WHAT YOU HAVE TO DO: Write out as a numbered list, skipping blank lines, every line starting with the line that contains "LE BLOG DE MOTS & LÉGENDES" and going on through the end of the listing, leaving the pictures out.

EXERCISE INPUTS:
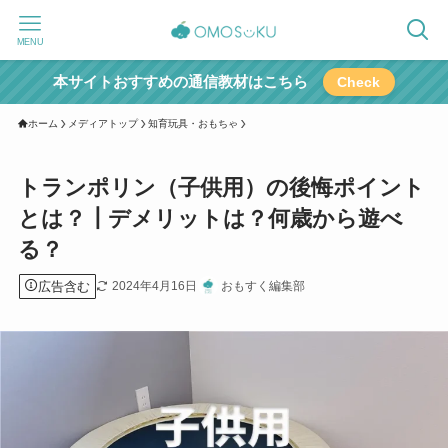
MENU
本サイトおすすめの通信教材はこちら
Check
ホーム
メディアトップ
知育玩具・おもちゃ
トランポリン（子供用）の後悔ポイント
とは？┃デメリットは？何歳から遊べ
る？
広告含む
2024年4月16日
おもすく編集部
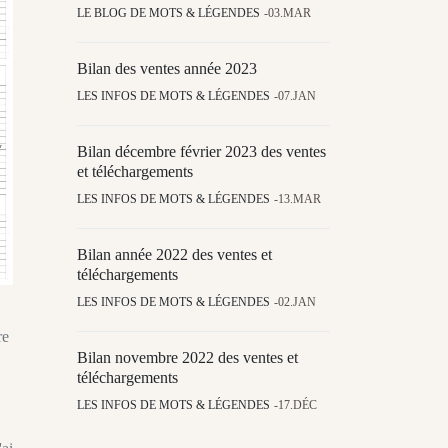
LE BLOG DE MOTS & LÉGENDES
03.MAR
Bilan des ventes année 2023
LES INFOS DE MOTS & LÉGENDES
07.JAN
Bilan décembre février 2023 des ventes
et téléchargements
LES INFOS DE MOTS & LÉGENDES
13.MAR
Bilan année 2022 des ventes et
téléchargements
LES INFOS DE MOTS & LÉGENDES
02.JAN
re
Bilan novembre 2022 des ventes et
téléchargements
LES INFOS DE MOTS & LÉGENDES
17.DÉC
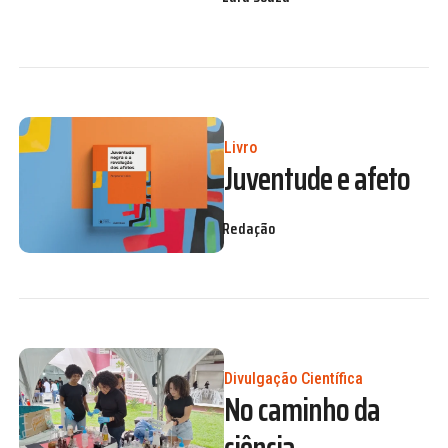
Livro
Juventude e afeto
Redação
Divulgação Científica
No caminho da
ciência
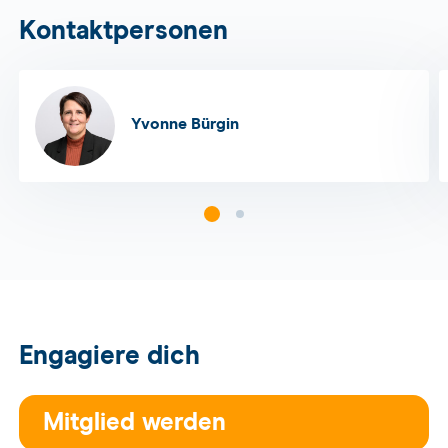
Kontaktpersonen
Yvonne Bürgin
Engagiere dich
Mitglied werden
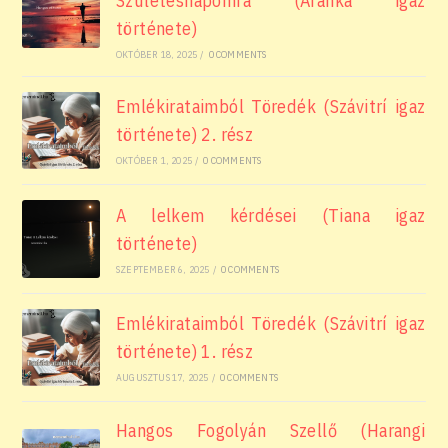
Születésnapomra (Aranka igaz
története)
OKTÓBER 18, 2025
/
0 COMMENTS
Emlékirataimból Töredék (Szávitrí igaz
története) 2. rész
OKTÓBER 1, 2025
/
0 COMMENTS
A lelkem kérdései (Tiana igaz
története)
SZEPTEMBER 6, 2025
/
0 COMMENTS
Emlékirataimból Töredék (Szávitrí igaz
története) 1. rész
AUGUSZTUS 17, 2025
/
0 COMMENTS
Hangos Fogolyán Szellő (Harangi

SOLUTION BELOW:
1. LE BLOG DE MOTS & LÉGENDES
2. 03.MAR
3. Bilan des ventes année 2023
4. LES INFOS DE MOTS & LÉGENDES
5. 07.JAN
6. Bilan décembre février 2023 des ventes
7. et téléchargements
8. LES INFOS DE MOTS & LÉGENDES
9. 13.MAR
10. Bilan année 2022 des ventes et
11. téléchargements
12. LES INFOS DE MOTS & LÉGENDES
13. 02.JAN
14. re
15. Bilan novembre 2022 des ventes et
16. téléchargements
17. LES INFOS DE MOTS & LÉGENDES
18. 17.DÉC
19. Livro
20. Juventude e afeto
21. Redação
22. Divulgação Científica
23. No caminho da
24. ciência
25. Kontaktpersonen
26. Yvonne Bürgin
27. Engagiere dich
28. Mitglied werden
29. Születésnapomra (Aranka igaz
30. története)
31. OKTÓBER 18, 2025
32. /
33. 0 COMMENTS
34. Emlékirataimból Töredék (Szávitrí igaz
35. története) 2. rész
36. OKTÓBER 1, 2025
37. /
38. 0 COMMENTS
39. A lelkem kérdései (Tiana igaz
40. története)
41. SZEPTEMBER 6, 2025
42. /
43. 0 COMMENTS
44. Emlékirataimból Töredék (Szávitrí igaz
45. története) 1. rész
46. AUGUSZTUS 17, 2025
47. /
48. 0 COMMENTS
49. Hangos Fogolyán Szellő (Harangi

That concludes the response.